= Beginning of Section =

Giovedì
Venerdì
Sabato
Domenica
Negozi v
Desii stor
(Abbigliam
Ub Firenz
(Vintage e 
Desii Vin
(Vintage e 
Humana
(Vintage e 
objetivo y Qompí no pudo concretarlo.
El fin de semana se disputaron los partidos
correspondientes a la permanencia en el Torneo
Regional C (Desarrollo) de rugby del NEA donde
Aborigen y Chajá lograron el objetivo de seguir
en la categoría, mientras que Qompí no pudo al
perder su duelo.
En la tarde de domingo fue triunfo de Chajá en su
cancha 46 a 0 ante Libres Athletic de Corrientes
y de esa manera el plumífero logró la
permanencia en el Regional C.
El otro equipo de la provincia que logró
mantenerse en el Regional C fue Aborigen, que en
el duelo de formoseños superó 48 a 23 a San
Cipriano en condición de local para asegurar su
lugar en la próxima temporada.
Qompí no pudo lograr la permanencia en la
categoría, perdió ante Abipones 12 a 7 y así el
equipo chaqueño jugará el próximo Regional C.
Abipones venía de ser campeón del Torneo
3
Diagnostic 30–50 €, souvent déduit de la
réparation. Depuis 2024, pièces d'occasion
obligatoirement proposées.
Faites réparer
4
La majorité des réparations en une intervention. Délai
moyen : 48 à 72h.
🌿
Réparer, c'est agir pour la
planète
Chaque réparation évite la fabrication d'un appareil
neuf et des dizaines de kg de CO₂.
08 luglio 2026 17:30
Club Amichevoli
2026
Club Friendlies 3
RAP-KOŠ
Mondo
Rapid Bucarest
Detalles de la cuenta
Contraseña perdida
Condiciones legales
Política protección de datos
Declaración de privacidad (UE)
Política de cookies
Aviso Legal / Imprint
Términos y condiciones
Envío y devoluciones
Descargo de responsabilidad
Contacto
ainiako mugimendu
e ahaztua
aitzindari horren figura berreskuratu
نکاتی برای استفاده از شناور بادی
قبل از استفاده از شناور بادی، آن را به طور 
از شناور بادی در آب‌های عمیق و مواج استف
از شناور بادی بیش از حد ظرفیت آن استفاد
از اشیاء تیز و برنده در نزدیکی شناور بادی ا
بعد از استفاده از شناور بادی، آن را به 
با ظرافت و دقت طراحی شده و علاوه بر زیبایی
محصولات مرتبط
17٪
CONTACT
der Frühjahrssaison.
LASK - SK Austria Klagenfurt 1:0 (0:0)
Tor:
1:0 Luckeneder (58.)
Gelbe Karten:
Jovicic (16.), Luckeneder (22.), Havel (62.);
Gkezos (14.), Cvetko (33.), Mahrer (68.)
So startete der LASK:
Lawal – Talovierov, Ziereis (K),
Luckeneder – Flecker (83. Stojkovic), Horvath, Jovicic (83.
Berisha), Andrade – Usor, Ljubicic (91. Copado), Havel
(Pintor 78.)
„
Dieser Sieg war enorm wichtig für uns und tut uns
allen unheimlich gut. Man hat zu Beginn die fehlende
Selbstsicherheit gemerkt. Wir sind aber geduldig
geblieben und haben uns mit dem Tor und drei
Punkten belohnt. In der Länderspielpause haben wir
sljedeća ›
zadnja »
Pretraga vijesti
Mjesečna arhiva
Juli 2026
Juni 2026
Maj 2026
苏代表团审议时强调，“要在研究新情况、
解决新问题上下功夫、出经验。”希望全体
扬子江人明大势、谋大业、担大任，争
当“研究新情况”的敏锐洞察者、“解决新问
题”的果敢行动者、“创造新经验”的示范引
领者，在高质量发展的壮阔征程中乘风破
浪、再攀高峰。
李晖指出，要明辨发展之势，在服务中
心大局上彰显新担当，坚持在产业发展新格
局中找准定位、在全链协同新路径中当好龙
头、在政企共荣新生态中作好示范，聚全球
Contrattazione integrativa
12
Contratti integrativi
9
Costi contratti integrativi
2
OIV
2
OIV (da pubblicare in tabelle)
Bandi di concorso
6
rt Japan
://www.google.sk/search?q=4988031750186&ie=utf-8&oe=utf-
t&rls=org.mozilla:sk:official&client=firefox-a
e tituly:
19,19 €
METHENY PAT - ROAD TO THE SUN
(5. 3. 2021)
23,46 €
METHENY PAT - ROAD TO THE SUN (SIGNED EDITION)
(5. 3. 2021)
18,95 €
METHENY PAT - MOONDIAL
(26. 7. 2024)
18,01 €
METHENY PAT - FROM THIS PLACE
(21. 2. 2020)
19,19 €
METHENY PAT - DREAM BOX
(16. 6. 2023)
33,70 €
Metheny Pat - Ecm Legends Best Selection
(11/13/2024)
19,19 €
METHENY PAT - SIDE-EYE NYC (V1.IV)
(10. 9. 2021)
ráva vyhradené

= End of Section =

**Description of the task:** Rewrite the items from their first line through the line containing "Lawal – Talovierov, Ziereis", swapping every "permanencia" for "continuidad" and leaving everything else as it is.

**Output of the exercise:**
Giovedì
Venerdì
Sabato
Domenica
Negozi v
Desii stor
(Abbigliam
Ub Firenz
(Vintage e 
Desii Vin
(Vintage e 
Humana
(Vintage e 
objetivo y Qompí no pudo concretarlo.
El fin de semana se disputaron los partidos
correspondientes a la continuidad en el Torneo
Regional C (Desarrollo) de rugby del NEA donde
Aborigen y Chajá lograron el objetivo de seguir
en la categoría, mientras que Qompí no pudo al
perder su duelo.
En la tarde de domingo fue triunfo de Chajá en su
cancha 46 a 0 ante Libres Athletic de Corrientes
y de esa manera el plumífero logró la
continuidad en el Regional C.
El otro equipo de la provincia que logró
mantenerse en el Regional C fue Aborigen, que en
el duelo de formoseños superó 48 a 23 a San
Cipriano en condición de local para asegurar su
lugar en la próxima temporada.
Qompí no pudo lograr la continuidad en la
categoría, perdió ante Abipones 12 a 7 y así el
equipo chaqueño jugará el próximo Regional C.
Abipones venía de ser campeón del Torneo
3
Diagnostic 30–50 €, souvent déduit de la
réparation. Depuis 2024, pièces d'occasion
obligatoirement proposées.
Faites réparer
4
La majorité des réparations en une intervention. Délai
moyen : 48 à 72h.
🌿
Réparer, c'est agir pour la
planète
Chaque réparation évite la fabrication d'un appareil
neuf et des dizaines de kg de CO₂.
08 luglio 2026 17:30
Club Amichevoli
2026
Club Friendlies 3
RAP-KOŠ
Mondo
Rapid Bucarest
Detalles de la cuenta
Contraseña perdida
Condiciones legales
Política protección de datos
Declaración de privacidad (UE)
Política de cookies
Aviso Legal / Imprint
Términos y condiciones
Envío y devoluciones
Descargo de responsabilidad
Contacto
ainiako mugimendu
e ahaztua
aitzindari horren figura berreskuratu
نکاتی برای استفاده از شناور بادی
قبل از استفاده از شناور بادی، آن را به طور 
از شناور بادی در آب‌های عمیق و مواج استف
از شناور بادی بیش از حد ظرفیت آن استفاد
از اشیاء تیز و برنده در نزدیکی شناور بادی ا
بعد از استفاده از شناور بادی، آن را به 
با ظرافت و دقت طراحی شده و علاوه بر زیبایی
محصولات مرتبط
17٪
CONTACT
der Frühjahrssaison.
LASK - SK Austria Klagenfurt 1:0 (0:0)
Tor:
1:0 Luckeneder (58.)
Gelbe Karten:
Jovicic (16.), Luckeneder (22.), Havel (62.);
Gkezos (14.), Cvetko (33.), Mahrer (68.)
So startete der LASK:
Lawal – Talovierov, Ziereis (K),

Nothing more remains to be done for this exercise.